Fifty years later, the world holds its breath — again, hoping, praying and wishing for a miracle to spare lives across our planet that has been attacked by an invisible force delivering disruption, heartbreak and severe economic costs.
While there are a world of differences between the Apollo 13 mission and today’s Coronavirus pandemic, there are powerful leadership lessons from that experience of 50 years ago that can guide us forward. The most important of those — we must learn to think and act differently.
Too often we shackle ourselves to a singular goal with an inability to adapt to conditions when they dramatically change. While keeping our eyes on the prize keeps us focused, that vision can be blinding to other threats and circumstances around us, especially if we are unable or unwilling to change with the new conditions we are experiencing.
It’s a given that any athlete, businessperson or individual should be able to perform in ideal conditions, but it’s the ones who adapt, overcome and operate in the worst of circumstances that we want to invest our time and resources. Which is why listening to unlikely sources for solutions and not relying on conventional wisdom are the preeminent tools to access in times like these.
As comfortable and stable as status quo may be, it will never refine or advance innovation or the solutions we need. It is the maverick, the one who colors outside the lines and often overlooked, that has the idea or missing piece that can solve our problem.
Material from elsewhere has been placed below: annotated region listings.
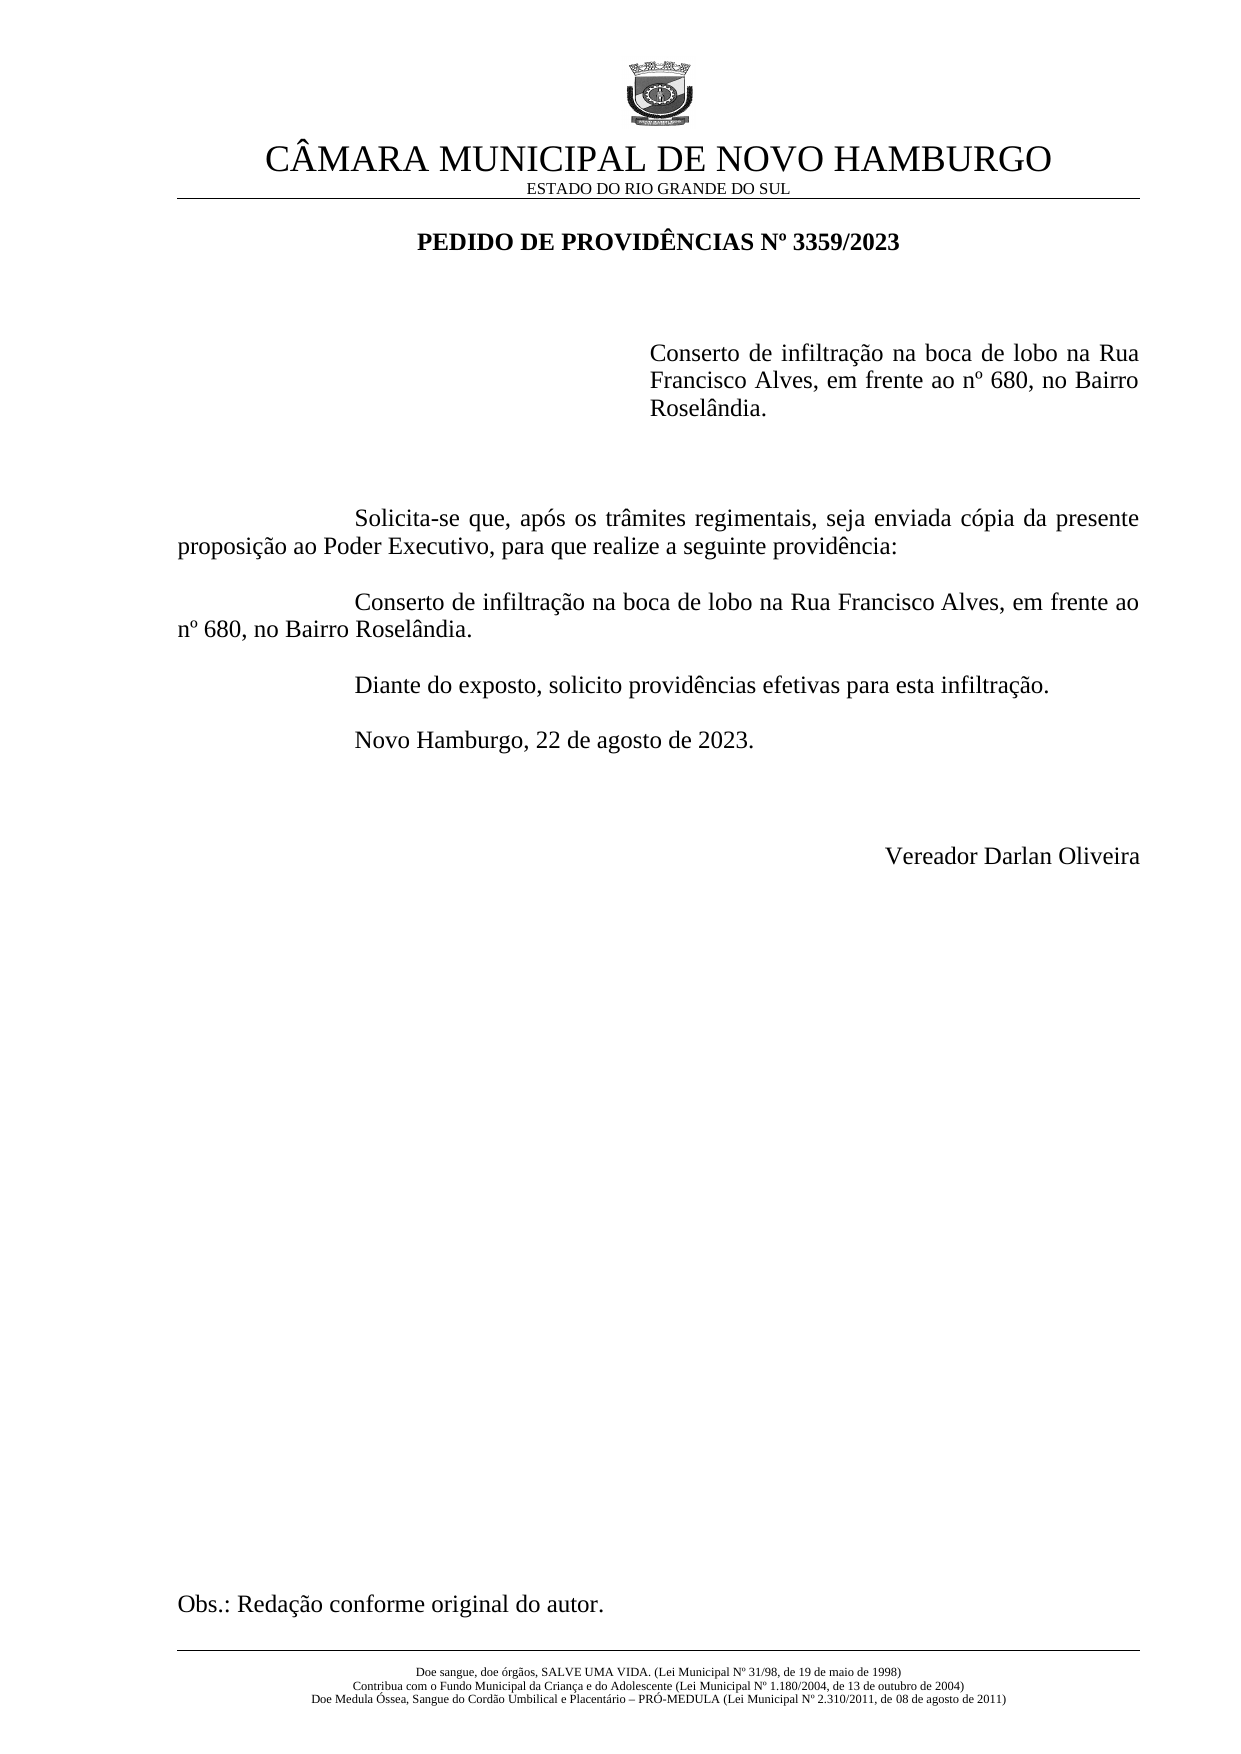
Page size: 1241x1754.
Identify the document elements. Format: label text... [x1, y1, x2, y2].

text Vereador Darlan Oliveira [177, 842, 1140, 870]
text Conserto de infiltração na boca de lobo na Rua Francisco Alves, em frente ao nº 680, no Bairro Roselândia. [649, 339, 1140, 422]
text Solicita-se que, após os trâmites regimentais, seja enviada cópia da presente proposição ao Poder Executivo, para que realize a seguinte providência: [177, 504, 1140, 560]
text Diante do exposto, solicito providências efetivas para esta infiltração. [177, 671, 1140, 698]
text Obs.: Redação conforme original do autor. [177, 1591, 1140, 1618]
text Novo Hamburgo, 22 de agosto de 2023. [177, 726, 1140, 754]
text Conserto de infiltração na boca de lobo na Rua Francisco Alves, em frente ao nº 680, no Bairro Roselândia. [177, 588, 1140, 643]
text PEDIDO DE PROVIDÊNCIAS Nº 3359/2023 [177, 228, 1140, 256]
As deserving as they are of our unwavering support and esteem, we are dependent upon our public health care leaders, the health care system, and the pharmaceutical industry to help us endure the current pandemic, but unconventional players are also needed to contribute to solving this epic world problem. Data scientists who create models to identify unseen patterns and track outbreaks; design engineers to optimize enormously complicated supply chains; collaboration on therapeutic and vaccine development that prioritizes drug candidates with worldwide clinical trials in half the normal time; and cybersecurity assets to assure the integrity of networks and infrastructures from those who would further victimize us.
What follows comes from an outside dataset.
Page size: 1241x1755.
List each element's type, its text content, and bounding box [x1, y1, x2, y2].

It also includes space community innovators. Far beyond the new ventilators and personal protective equipment being produced by aerospace companies to support the pandemic response, all those handheld thermometers, air and water filtration systems, body sensors, imagery tests and even mylar blankets used in mobile hospital units we have seen on the news, have direct origins that came from space missions. The tools and technologies that have served us to “go out there,” will make life better “back here.”
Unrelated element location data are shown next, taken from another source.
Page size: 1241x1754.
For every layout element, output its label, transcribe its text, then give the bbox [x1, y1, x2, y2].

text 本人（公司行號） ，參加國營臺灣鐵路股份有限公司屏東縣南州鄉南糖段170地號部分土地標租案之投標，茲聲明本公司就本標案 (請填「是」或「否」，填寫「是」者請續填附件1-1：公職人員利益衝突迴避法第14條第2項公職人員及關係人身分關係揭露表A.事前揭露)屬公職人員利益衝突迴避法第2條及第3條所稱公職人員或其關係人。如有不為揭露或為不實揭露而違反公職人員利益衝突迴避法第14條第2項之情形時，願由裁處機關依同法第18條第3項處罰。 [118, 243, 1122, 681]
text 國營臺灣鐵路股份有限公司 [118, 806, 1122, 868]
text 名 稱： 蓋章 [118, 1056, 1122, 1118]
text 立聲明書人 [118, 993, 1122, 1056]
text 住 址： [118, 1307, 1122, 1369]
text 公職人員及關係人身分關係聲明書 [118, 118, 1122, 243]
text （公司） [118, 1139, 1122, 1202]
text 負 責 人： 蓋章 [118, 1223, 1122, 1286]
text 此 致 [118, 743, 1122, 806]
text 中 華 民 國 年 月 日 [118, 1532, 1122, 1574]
That is why this awful challenge we are all enduring may be in some way, as Mission Control Flight Director, Gene Kranz phrased it 50 years ago, “our finest hour.”
Bringing new people, ideas and even the unconventional into the mix is not as much a disruptor as it is a way of simplifying the complexity of the problem at hand. These are people that make “square pegs and round holes,” connect and work seamlessly together.
Which is why leadership that beckons, like that of Gene Kranz, his Mission Control team, and the crew of Apollo 13, were able to work their problems without becoming the problems themselves. Was it perfect? No... but as insurmountable as those circumstances were 50 years ago, we face nothing less daunting now.
A complex problem that threatens catastrophic loss requires creativity, initiative and willingness to suspend usual approaches to address unusual circumstances.
We see some of this leadership unfolding as the virus continues its sweep across the globe, but also in how we are all adapting and transforming education, business and daily life. None of it has been easy because our intended focus of several weeks ago has been dramatically altered. Moving forward, to get everyone safe back home, will require everyone to work as a collaborative team. The lives of our crew (which is all of us) are dependent upon those actions. Failure is not an option.
Tom Zelibor, Rear Admiral, USN (Ret.) is the CEO of the Space Foundation, Colorado Springs.